La fertilidad en Europa en la actualidad
En la actualidad, Francia lidera la UE con la tasa de fertilidad más alta, registrando 1.84 hijos por mujer en 2021. Sin embargo, si las tendencias actuales persisten, es probable que Chequia (1.83) y Rumania (1.81) superen a Francia en un futuro cercano.
En el otro extremo, algunos países de la UE enfrentan tasas de natalidad extremadamente bajas.
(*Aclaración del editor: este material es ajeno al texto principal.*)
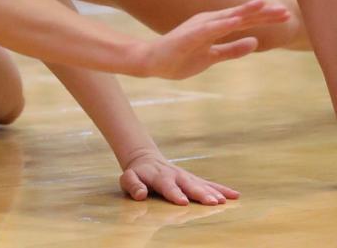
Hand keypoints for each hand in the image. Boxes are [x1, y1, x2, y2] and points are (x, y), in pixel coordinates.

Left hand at [119, 150, 239, 205]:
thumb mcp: (128, 178)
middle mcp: (174, 175)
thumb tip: (140, 195)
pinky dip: (221, 189)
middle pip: (188, 184)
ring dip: (212, 192)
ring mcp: (186, 176)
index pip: (166, 185)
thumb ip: (132, 185)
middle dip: (199, 193)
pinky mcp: (194, 179)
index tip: (183, 202)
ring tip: (223, 201)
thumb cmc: (137, 174)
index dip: (174, 193)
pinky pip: (209, 184)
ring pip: (200, 184)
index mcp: (157, 176)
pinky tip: (235, 195)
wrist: (146, 159)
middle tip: (211, 202)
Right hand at [138, 0, 289, 78]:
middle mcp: (207, 22)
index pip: (244, 21)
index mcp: (213, 26)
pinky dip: (222, 24)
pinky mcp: (187, 37)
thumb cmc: (179, 57)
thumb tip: (255, 42)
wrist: (150, 62)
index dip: (265, 18)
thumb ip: (232, 50)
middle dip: (262, 13)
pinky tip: (235, 21)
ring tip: (262, 5)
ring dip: (244, 12)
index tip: (286, 16)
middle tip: (285, 11)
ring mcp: (197, 28)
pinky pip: (207, 30)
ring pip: (225, 18)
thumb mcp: (212, 56)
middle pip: (239, 16)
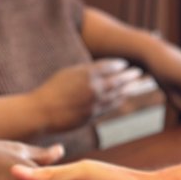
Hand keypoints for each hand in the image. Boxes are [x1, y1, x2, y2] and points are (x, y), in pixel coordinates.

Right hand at [34, 59, 151, 131]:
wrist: (42, 112)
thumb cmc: (52, 89)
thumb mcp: (69, 73)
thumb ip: (86, 71)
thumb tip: (102, 70)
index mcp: (86, 74)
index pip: (109, 67)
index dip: (119, 65)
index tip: (125, 64)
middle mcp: (93, 87)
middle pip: (117, 80)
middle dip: (129, 76)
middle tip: (138, 73)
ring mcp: (94, 103)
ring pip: (116, 95)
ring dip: (128, 89)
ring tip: (136, 84)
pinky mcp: (92, 116)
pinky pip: (109, 107)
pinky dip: (118, 101)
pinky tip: (123, 97)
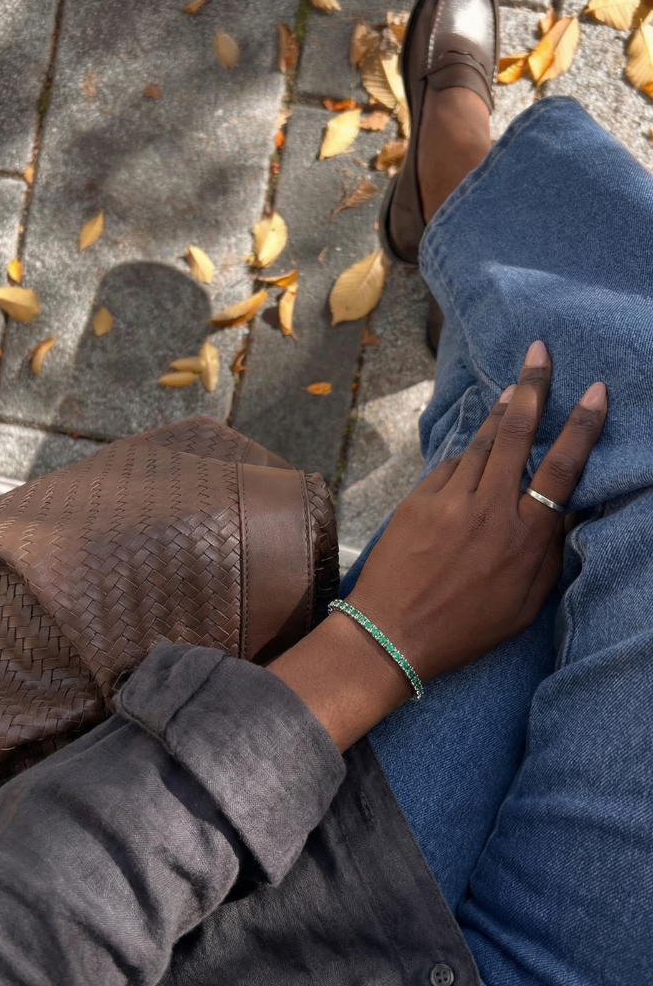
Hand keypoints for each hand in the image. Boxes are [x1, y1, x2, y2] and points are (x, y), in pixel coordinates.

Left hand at [346, 340, 606, 683]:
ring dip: (499, 411)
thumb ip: (547, 555)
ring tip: (514, 387)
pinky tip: (473, 447)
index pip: (562, 470)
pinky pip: (450, 465)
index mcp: (524, 538)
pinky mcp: (418, 499)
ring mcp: (450, 500)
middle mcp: (490, 509)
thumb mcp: (523, 605)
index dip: (581, 426)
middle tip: (539, 352)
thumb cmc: (464, 628)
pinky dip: (465, 452)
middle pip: (517, 435)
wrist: (390, 633)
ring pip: (480, 442)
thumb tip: (562, 515)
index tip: (594, 391)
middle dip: (532, 387)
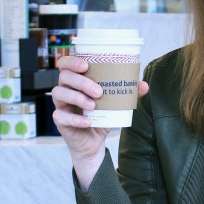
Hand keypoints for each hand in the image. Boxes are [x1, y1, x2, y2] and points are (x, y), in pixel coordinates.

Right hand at [50, 55, 148, 187]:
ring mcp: (61, 105)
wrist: (95, 142)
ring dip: (77, 97)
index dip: (72, 61)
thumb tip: (143, 85)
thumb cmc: (102, 117)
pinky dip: (75, 119)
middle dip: (81, 82)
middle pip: (64, 77)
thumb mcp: (116, 104)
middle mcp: (65, 89)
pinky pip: (60, 116)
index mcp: (76, 81)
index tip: (86, 65)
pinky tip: (88, 122)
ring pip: (59, 93)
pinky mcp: (60, 120)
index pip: (66, 64)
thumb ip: (128, 94)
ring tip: (93, 106)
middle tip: (99, 91)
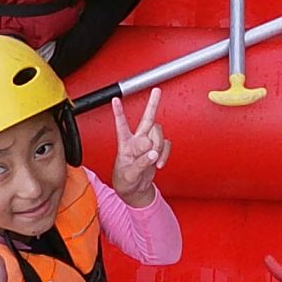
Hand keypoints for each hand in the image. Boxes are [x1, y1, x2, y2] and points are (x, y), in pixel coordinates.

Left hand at [108, 89, 169, 205]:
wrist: (135, 190)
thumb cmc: (126, 181)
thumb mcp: (129, 175)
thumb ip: (141, 163)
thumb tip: (153, 152)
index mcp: (125, 144)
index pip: (121, 125)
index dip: (118, 112)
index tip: (115, 99)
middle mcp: (137, 140)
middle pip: (146, 119)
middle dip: (152, 104)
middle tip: (157, 91)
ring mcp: (148, 145)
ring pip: (158, 133)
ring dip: (159, 146)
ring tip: (154, 158)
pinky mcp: (157, 150)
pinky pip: (166, 145)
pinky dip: (165, 154)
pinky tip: (159, 162)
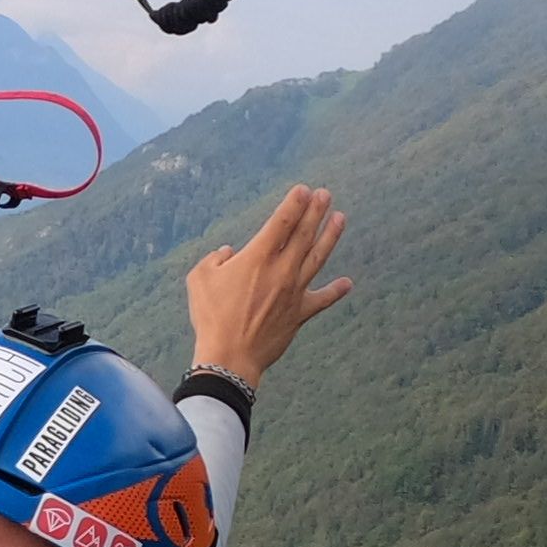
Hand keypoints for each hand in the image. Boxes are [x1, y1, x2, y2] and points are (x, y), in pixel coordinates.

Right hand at [183, 183, 352, 390]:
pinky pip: (322, 299)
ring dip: (331, 236)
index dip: (293, 203)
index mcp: (257, 257)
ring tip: (340, 218)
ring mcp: (294, 291)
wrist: (230, 356)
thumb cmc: (211, 316)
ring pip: (318, 257)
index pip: (282, 222)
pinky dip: (336, 291)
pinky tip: (348, 283)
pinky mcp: (299, 313)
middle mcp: (281, 269)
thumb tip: (228, 252)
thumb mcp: (199, 279)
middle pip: (304, 234)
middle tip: (325, 194)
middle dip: (316, 211)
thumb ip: (213, 259)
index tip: (302, 190)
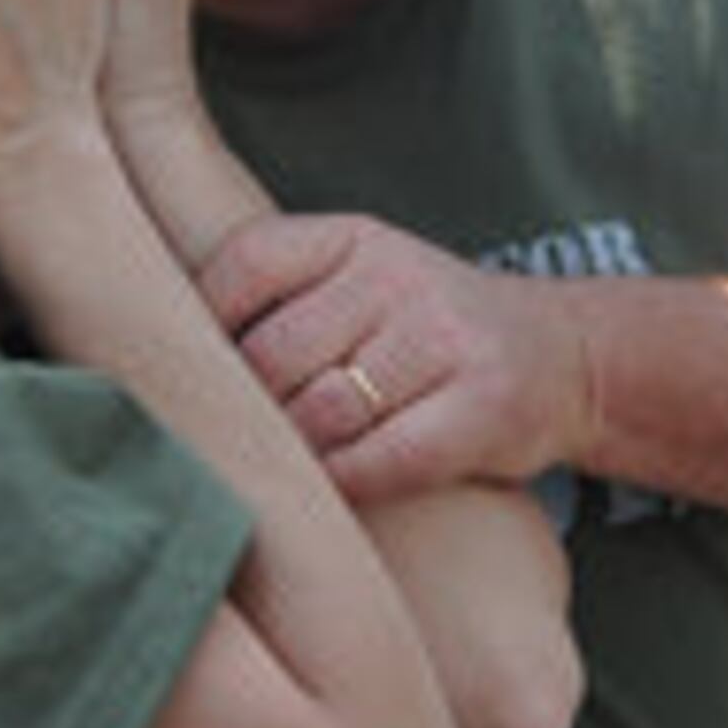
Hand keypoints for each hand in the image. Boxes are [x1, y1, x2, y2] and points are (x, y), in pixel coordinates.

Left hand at [195, 212, 591, 500]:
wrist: (564, 358)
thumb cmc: (429, 333)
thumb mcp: (361, 278)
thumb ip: (279, 300)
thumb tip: (162, 361)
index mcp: (356, 237)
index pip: (245, 267)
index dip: (203, 327)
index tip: (192, 372)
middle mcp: (399, 278)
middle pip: (272, 357)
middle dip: (250, 411)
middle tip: (244, 444)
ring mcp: (443, 342)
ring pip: (319, 414)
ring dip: (295, 455)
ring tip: (295, 469)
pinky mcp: (476, 411)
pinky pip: (374, 463)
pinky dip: (342, 486)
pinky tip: (338, 489)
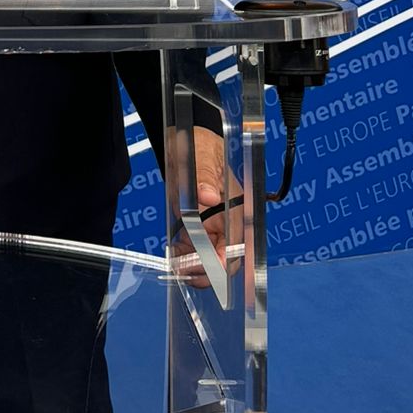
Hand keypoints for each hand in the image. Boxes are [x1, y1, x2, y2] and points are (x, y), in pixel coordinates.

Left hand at [165, 123, 240, 290]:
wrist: (185, 138)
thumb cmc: (199, 144)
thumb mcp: (200, 155)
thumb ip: (204, 175)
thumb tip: (209, 196)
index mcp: (237, 206)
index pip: (238, 245)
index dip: (225, 263)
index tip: (206, 270)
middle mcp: (228, 220)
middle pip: (225, 259)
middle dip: (207, 271)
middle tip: (184, 274)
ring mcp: (213, 225)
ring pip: (209, 258)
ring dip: (194, 268)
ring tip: (176, 268)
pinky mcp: (198, 225)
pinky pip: (195, 249)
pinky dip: (185, 257)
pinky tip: (174, 256)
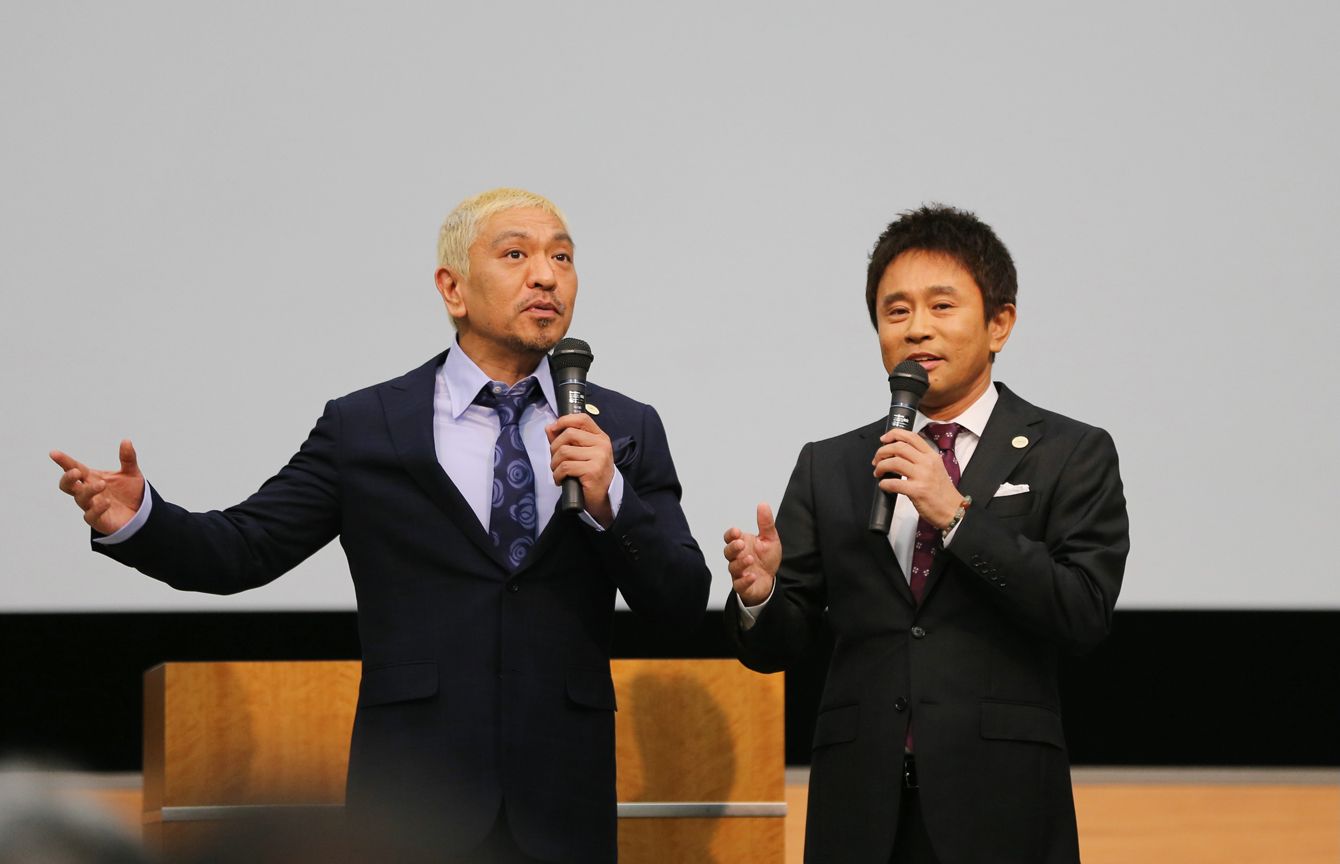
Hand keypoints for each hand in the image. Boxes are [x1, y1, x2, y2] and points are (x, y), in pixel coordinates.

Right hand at [50, 440, 144, 534]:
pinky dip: (97, 509)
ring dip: (88, 490)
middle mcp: (87, 491)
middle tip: (76, 471)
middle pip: (67, 485)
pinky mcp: (98, 520)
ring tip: (102, 484)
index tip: (53, 453)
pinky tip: (106, 503)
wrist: (141, 513)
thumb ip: (128, 458)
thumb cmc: (130, 492)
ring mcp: (91, 506)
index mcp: (91, 477)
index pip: (73, 467)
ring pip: (80, 499)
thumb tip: (126, 440)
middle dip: (68, 478)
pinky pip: (90, 516)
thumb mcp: (131, 472)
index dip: (63, 461)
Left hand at [547, 413, 615, 527]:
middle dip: (554, 448)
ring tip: (559, 472)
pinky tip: (561, 480)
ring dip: (555, 464)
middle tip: (556, 461)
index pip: (582, 419)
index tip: (553, 429)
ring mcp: (599, 457)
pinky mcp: (592, 471)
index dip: (564, 420)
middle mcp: (602, 445)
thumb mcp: (580, 453)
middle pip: (568, 434)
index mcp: (600, 437)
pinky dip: (558, 475)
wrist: (603, 497)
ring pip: (564, 452)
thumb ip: (566, 440)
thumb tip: (549, 427)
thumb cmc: (590, 474)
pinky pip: (565, 467)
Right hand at [723, 503, 781, 605]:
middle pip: (727, 552)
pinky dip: (744, 580)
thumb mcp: (770, 539)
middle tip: (741, 543)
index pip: (729, 538)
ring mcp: (739, 572)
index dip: (730, 534)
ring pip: (732, 567)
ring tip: (750, 558)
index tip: (737, 531)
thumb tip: (763, 504)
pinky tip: (752, 575)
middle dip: (733, 547)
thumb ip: (765, 523)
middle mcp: (737, 558)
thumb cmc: (766, 559)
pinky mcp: (743, 586)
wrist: (770, 581)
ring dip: (740, 563)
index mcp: (742, 544)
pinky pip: (739, 584)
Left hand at [872, 428, 963, 528]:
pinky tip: (884, 485)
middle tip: (877, 460)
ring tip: (878, 473)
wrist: (953, 510)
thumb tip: (898, 454)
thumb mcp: (935, 468)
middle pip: (899, 447)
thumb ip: (920, 459)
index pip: (911, 436)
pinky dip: (884, 483)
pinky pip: (894, 483)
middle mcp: (927, 463)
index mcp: (931, 456)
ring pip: (894, 462)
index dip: (894, 434)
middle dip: (882, 451)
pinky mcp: (917, 491)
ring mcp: (923, 476)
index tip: (884, 439)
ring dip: (881, 467)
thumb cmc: (942, 492)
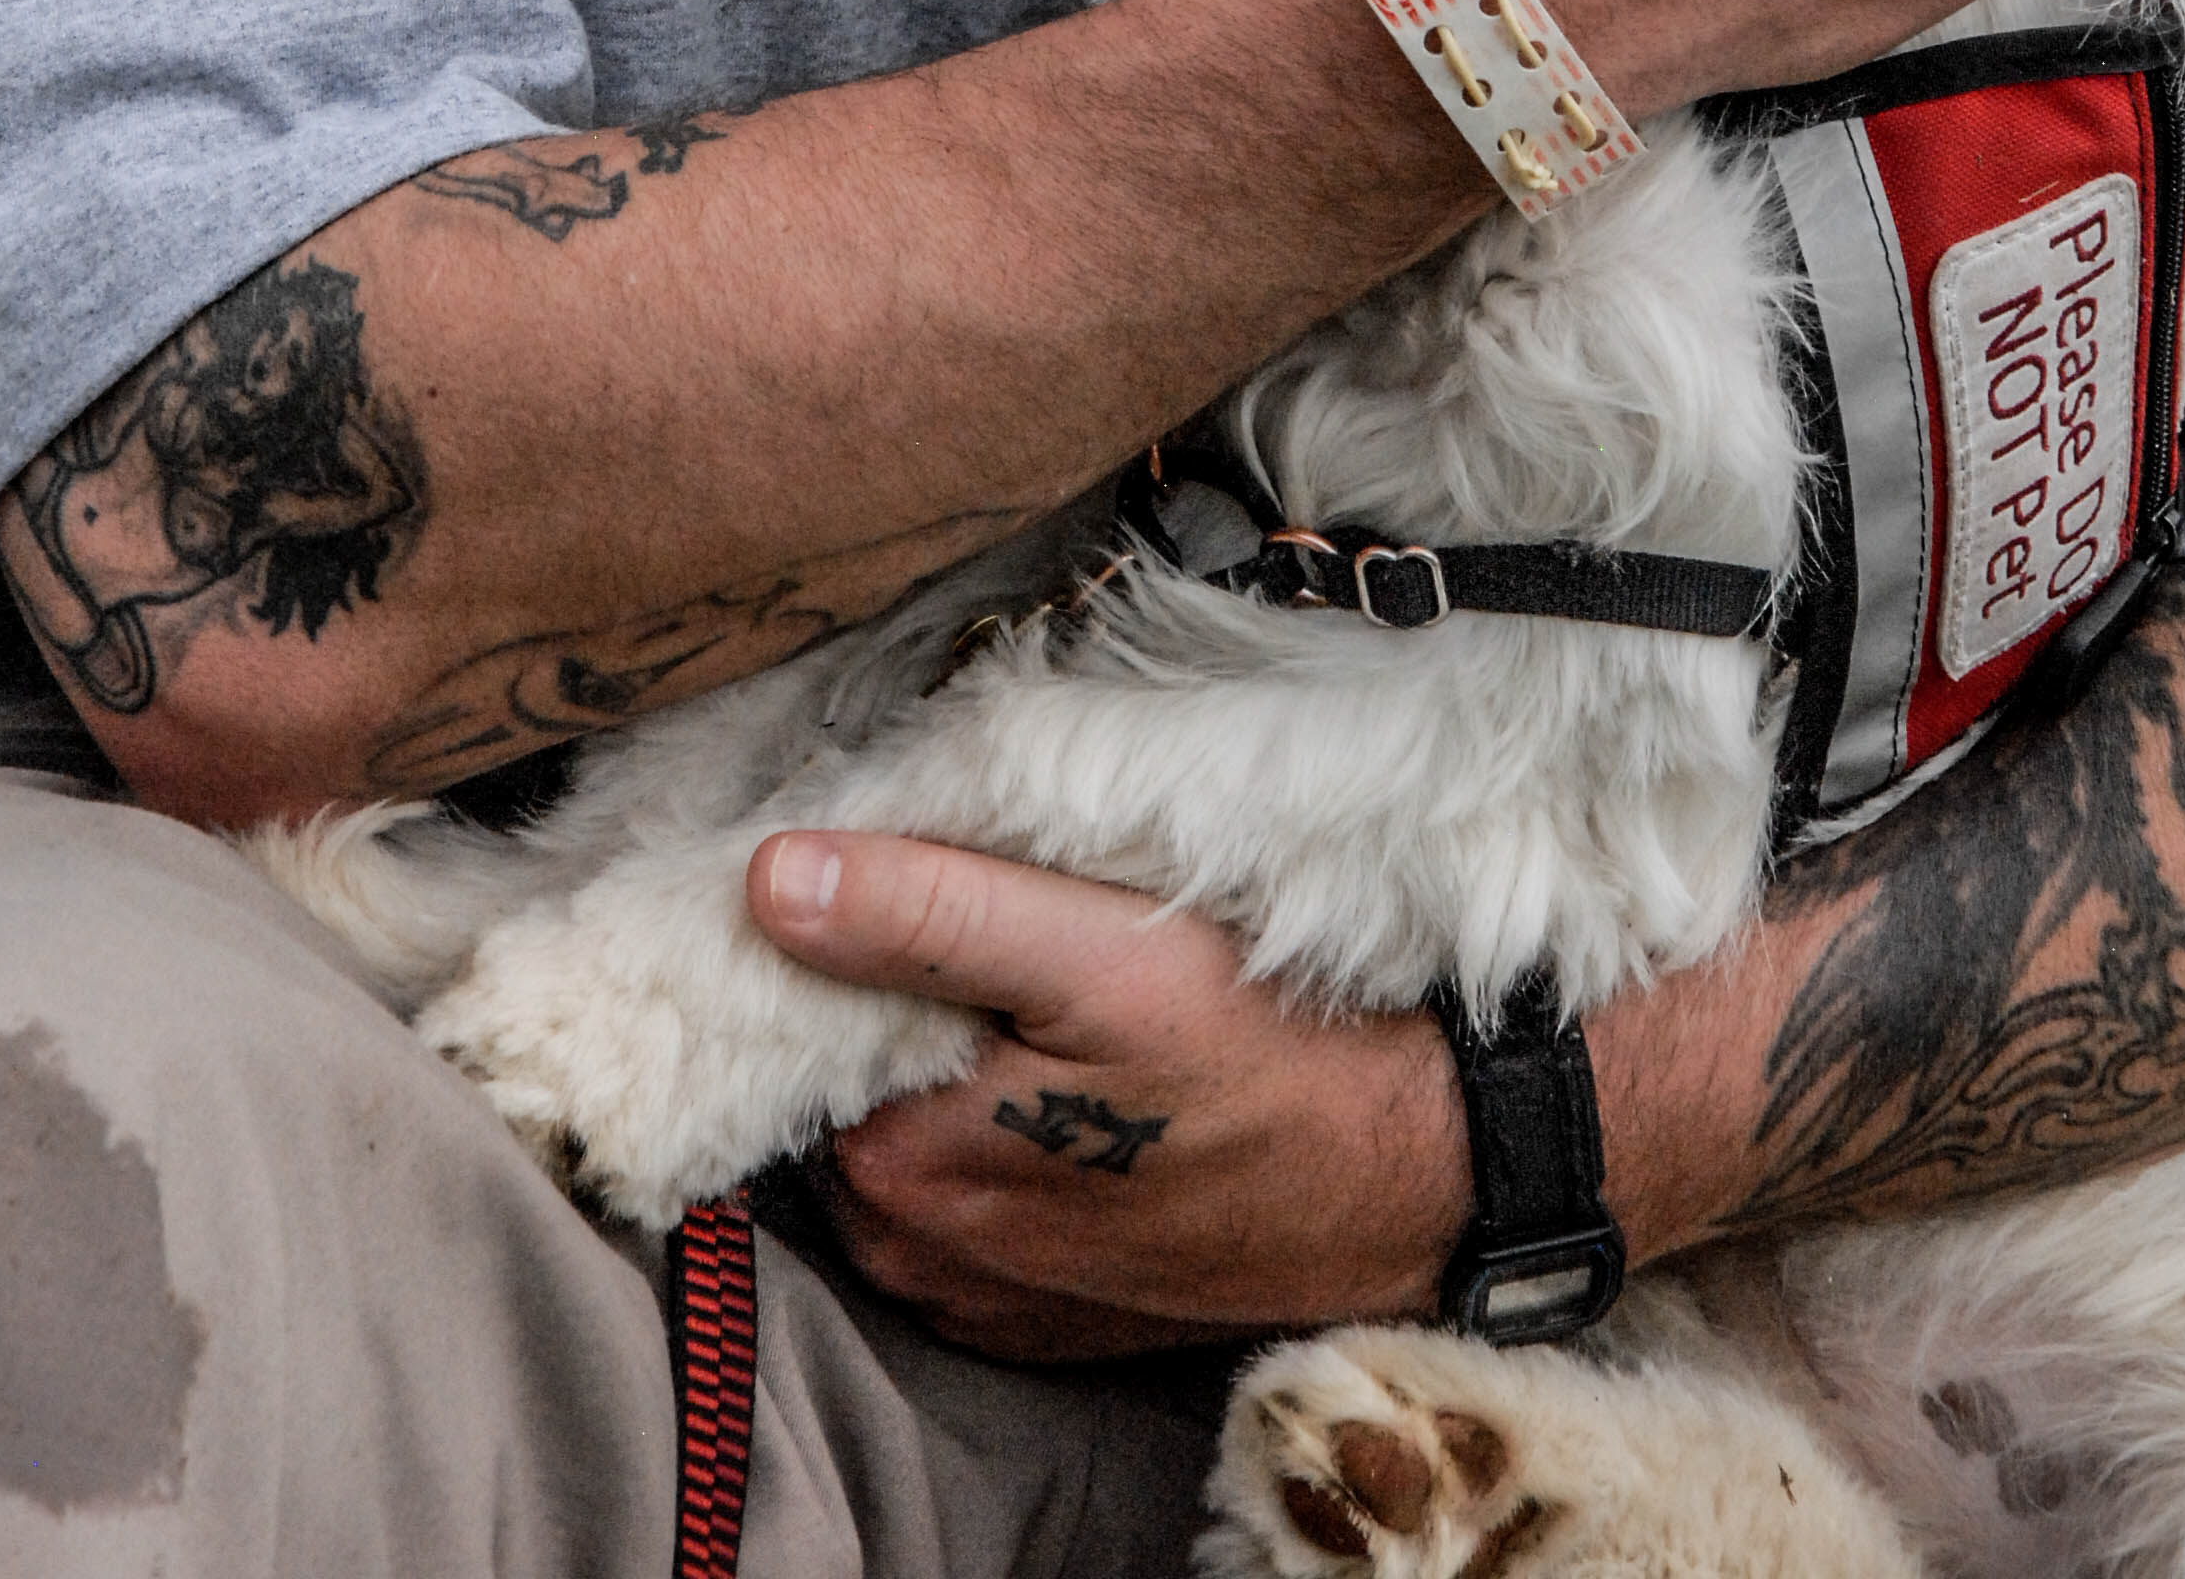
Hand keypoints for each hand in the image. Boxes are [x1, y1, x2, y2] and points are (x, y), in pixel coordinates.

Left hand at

En 2021, Italia (1.25), España (1.19) y Malta (1.13) tuvieron las tasas de fertilidad más bajas en la UE.
El demógrafo Gilles Pinson atribuye estas diferencias en las tasas de fertilidad a las políticas laborales que fomentan la vida familiar.
Los países del norte de Europa tienden a tener políticas más favorables a la familia, mientras que las naciones del sur de Europa están rezagadas en este aspecto.
Estas políticas pueden tener un papel fundamental en motivar a las familias a tener más hijos.
En los países del este de Europa, después de una disminución en las tasas de fertilidad tras la disolución de la URSS, se ha observado un repunte desde la década de 2000.
La cuestión de la fertilidad en Europa es compleja y está influenciada por diversos factores, incluyendo políticas económicas y sociales.
A medida que los países se enfrentan al desafío de mantener sus poblaciones, comprender estas tendencias se vuelve cada vez más importante tanto para los formuladores de políticas como para los demógrafos.